PROMPT:
Please reproduce every one of the rows below, word for word and without any changes.

INFORMATION START

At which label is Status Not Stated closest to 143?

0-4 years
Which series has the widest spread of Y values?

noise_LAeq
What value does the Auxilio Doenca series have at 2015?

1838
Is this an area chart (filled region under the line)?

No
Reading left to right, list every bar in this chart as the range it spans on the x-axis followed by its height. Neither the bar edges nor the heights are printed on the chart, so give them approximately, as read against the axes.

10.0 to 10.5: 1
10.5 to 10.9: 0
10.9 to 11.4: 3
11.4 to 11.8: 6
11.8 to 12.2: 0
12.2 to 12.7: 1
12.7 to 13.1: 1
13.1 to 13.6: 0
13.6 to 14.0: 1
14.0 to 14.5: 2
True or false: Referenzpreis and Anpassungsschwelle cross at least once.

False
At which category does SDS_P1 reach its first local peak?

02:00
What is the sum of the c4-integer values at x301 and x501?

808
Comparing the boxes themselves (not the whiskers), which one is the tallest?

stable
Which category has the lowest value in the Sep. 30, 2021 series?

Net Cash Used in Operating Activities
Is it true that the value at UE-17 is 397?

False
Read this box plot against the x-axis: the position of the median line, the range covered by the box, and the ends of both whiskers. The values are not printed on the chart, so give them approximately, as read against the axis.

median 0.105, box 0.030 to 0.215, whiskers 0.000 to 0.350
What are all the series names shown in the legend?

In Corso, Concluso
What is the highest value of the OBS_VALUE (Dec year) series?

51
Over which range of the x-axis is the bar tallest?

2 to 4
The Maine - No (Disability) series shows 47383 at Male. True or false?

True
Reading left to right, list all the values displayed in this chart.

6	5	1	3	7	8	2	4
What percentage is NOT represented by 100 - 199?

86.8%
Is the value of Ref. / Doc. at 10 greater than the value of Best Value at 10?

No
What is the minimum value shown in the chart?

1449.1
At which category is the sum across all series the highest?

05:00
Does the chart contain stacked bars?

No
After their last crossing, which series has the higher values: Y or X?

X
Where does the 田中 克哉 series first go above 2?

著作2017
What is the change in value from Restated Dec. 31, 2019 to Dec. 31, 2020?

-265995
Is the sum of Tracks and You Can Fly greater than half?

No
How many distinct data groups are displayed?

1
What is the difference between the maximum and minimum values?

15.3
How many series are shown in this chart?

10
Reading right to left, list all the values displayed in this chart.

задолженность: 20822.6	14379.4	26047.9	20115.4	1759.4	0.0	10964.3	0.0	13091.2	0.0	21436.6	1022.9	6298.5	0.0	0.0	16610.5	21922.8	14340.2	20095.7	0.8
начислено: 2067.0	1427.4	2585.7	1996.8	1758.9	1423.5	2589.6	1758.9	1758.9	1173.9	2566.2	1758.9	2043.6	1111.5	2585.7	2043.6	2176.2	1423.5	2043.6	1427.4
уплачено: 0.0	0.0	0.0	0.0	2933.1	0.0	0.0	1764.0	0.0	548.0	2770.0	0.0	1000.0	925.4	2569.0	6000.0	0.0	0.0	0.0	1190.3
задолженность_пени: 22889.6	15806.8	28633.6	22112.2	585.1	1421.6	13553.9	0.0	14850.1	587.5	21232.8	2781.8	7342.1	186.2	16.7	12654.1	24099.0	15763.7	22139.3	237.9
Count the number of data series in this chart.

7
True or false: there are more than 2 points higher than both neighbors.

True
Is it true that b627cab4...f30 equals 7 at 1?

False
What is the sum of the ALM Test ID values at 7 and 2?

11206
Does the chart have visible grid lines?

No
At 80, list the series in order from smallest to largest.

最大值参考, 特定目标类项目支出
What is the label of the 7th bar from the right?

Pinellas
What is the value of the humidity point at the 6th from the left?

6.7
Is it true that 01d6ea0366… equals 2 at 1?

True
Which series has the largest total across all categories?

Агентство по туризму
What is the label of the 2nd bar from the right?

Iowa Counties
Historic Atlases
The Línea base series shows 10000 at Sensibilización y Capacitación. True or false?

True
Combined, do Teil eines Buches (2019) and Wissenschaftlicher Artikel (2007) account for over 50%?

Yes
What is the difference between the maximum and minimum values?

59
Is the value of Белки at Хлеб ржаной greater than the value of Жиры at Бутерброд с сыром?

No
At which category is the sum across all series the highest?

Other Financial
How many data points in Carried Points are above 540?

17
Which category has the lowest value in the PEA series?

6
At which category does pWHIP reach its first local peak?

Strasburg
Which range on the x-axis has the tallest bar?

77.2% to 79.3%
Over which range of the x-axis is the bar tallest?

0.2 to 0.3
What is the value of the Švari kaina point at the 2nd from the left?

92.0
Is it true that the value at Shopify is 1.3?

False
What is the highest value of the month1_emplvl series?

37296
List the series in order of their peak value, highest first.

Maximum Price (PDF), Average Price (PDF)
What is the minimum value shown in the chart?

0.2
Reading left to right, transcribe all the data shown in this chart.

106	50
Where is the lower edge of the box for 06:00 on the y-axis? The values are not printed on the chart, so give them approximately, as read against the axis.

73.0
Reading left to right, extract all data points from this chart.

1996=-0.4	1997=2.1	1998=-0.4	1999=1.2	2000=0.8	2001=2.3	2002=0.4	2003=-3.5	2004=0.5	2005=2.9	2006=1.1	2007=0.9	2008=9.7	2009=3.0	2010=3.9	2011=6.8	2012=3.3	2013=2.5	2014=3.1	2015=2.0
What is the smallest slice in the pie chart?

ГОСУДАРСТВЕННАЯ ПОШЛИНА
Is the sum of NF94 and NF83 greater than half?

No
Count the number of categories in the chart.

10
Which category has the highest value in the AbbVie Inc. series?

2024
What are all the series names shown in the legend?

INFORMATION END

TASK RESPONSE:
At which label is Status Not Stated closest to 143?

0-4 years
Which series has the widest spread of Y values?

noise_LAeq
What value does the Auxilio Doenca series have at 2015?

1838
Is this an area chart (filled region under the line)?

No
Reading left to right, list every bar in this chart as the range it spans on the x-axis followed by its height. Neither the bar edges nor the heights are printed on the chart, so give them approximately, as read against the axes.

10.0 to 10.5: 1
10.5 to 10.9: 0
10.9 to 11.4: 3
11.4 to 11.8: 6
11.8 to 12.2: 0
12.2 to 12.7: 1
12.7 to 13.1: 1
13.1 to 13.6: 0
13.6 to 14.0: 1
14.0 to 14.5: 2
True or false: Referenzpreis and Anpassungsschwelle cross at least once.

False
At which category does SDS_P1 reach its first local peak?

02:00
What is the sum of the c4-integer values at x301 and x501?

808
Comparing the boxes themselves (not the whiskers), which one is the tallest?

stable
Which category has the lowest value in the Sep. 30, 2021 series?

Net Cash Used in Operating Activities
Is it true that the value at UE-17 is 397?

False
Read this box plot against the x-axis: the position of the median line, the range covered by the box, and the ends of both whiskers. The values are not printed on the chart, so give them approximately, as read against the axis.

median 0.105, box 0.030 to 0.215, whiskers 0.000 to 0.350
What are all the series names shown in the legend?

In Corso, Concluso
What is the highest value of the OBS_VALUE (Dec year) series?

51
Over which range of the x-axis is the bar tallest?

2 to 4
The Maine - No (Disability) series shows 47383 at Male. True or false?

True
Reading left to right, list all the values displayed in this chart.

6	5	1	3	7	8	2	4
What percentage is NOT represented by 100 - 199?

86.8%
Is the value of Ref. / Doc. at 10 greater than the value of Best Value at 10?

No
What is the minimum value shown in the chart?

1449.1
At which category is the sum across all series the highest?

05:00
Does the chart contain stacked bars?

No
After their last crossing, which series has the higher values: Y or X?

X
Where does the 田中 克哉 series first go above 2?

著作2017
What is the change in value from Restated Dec. 31, 2019 to Dec. 31, 2020?

-265995
Is the sum of Tracks and You Can Fly greater than half?

No
How many distinct data groups are displayed?

1
What is the difference between the maximum and minimum values?

15.3
How many series are shown in this chart?

10
Reading right to left, list all the values displayed in this chart.

задолженность: 20822.6	14379.4	26047.9	20115.4	1759.4	0.0	10964.3	0.0	13091.2	0.0	21436.6	1022.9	6298.5	0.0	0.0	16610.5	21922.8	14340.2	20095.7	0.8
начислено: 2067.0	1427.4	2585.7	1996.8	1758.9	1423.5	2589.6	1758.9	1758.9	1173.9	2566.2	1758.9	2043.6	1111.5	2585.7	2043.6	2176.2	1423.5	2043.6	1427.4
уплачено: 0.0	0.0	0.0	0.0	2933.1	0.0	0.0	1764.0	0.0	548.0	2770.0	0.0	1000.0	925.4	2569.0	6000.0	0.0	0.0	0.0	1190.3
задолженность_пени: 22889.6	15806.8	28633.6	22112.2	585.1	1421.6	13553.9	0.0	14850.1	587.5	21232.8	2781.8	7342.1	186.2	16.7	12654.1	24099.0	15763.7	22139.3	237.9
Count the number of data series in this chart.

7
True or false: there are more than 2 points higher than both neighbors.

True
Is it true that b627cab4...f30 equals 7 at 1?

False
What is the sum of the ALM Test ID values at 7 and 2?

11206
Does the chart have visible grid lines?

No
At 80, list the series in order from smallest to largest.

最大值参考, 特定目标类项目支出
What is the label of the 7th bar from the right?

Pinellas
What is the value of the humidity point at the 6th from the left?

6.7
Is it true that 01d6ea0366… equals 2 at 1?

True
Which series has the largest total across all categories?

Агентство по туризму
What is the label of the 2nd bar from the right?

Iowa Counties
Historic Atlases
The Línea base series shows 10000 at Sensibilización y Capacitación. True or false?

True
Combined, do Teil eines Buches (2019) and Wissenschaftlicher Artikel (2007) account for over 50%?

Yes
What is the difference between the maximum and minimum values?

59
Is the value of Белки at Хлеб ржаной greater than the value of Жиры at Бутерброд с сыром?

No
At which category is the sum across all series the highest?

Other Financial
How many data points in Carried Points are above 540?

17
Which category has the lowest value in the PEA series?

6
At which category does pWHIP reach its first local peak?

Strasburg
Which range on the x-axis has the tallest bar?

77.2% to 79.3%
Over which range of the x-axis is the bar tallest?

0.2 to 0.3
What is the value of the Švari kaina point at the 2nd from the left?

92.0
Is it true that the value at Shopify is 1.3?

False
What is the highest value of the month1_emplvl series?

37296
List the series in order of their peak value, highest first.

Maximum Price (PDF), Average Price (PDF)
What is the minimum value shown in the chart?

0.2
Reading left to right, transcribe all the data shown in this chart.

106	50
Where is the lower edge of the box for 06:00 on the y-axis? The values are not printed on the chart, so give them approximately, as read against the axis.

73.0
Reading left to right, extract all data points from this chart.

1996=-0.4	1997=2.1	1998=-0.4	1999=1.2	2000=0.8	2001=2.3	2002=0.4	2003=-3.5	2004=0.5	2005=2.9	2006=1.1	2007=0.9	2008=9.7	2009=3.0	2010=3.9	2011=6.8	2012=3.3	2013=2.5	2014=3.1	2015=2.0
What is the smallest slice in the pie chart?

ГОСУДАРСТВЕННАЯ ПОШЛИНА
Is the sum of NF94 and NF83 greater than half?

No
Count the number of categories in the chart.

10
Which category has the highest value in the AbbVie Inc. series?

2024
What are all the series names shown in the legend?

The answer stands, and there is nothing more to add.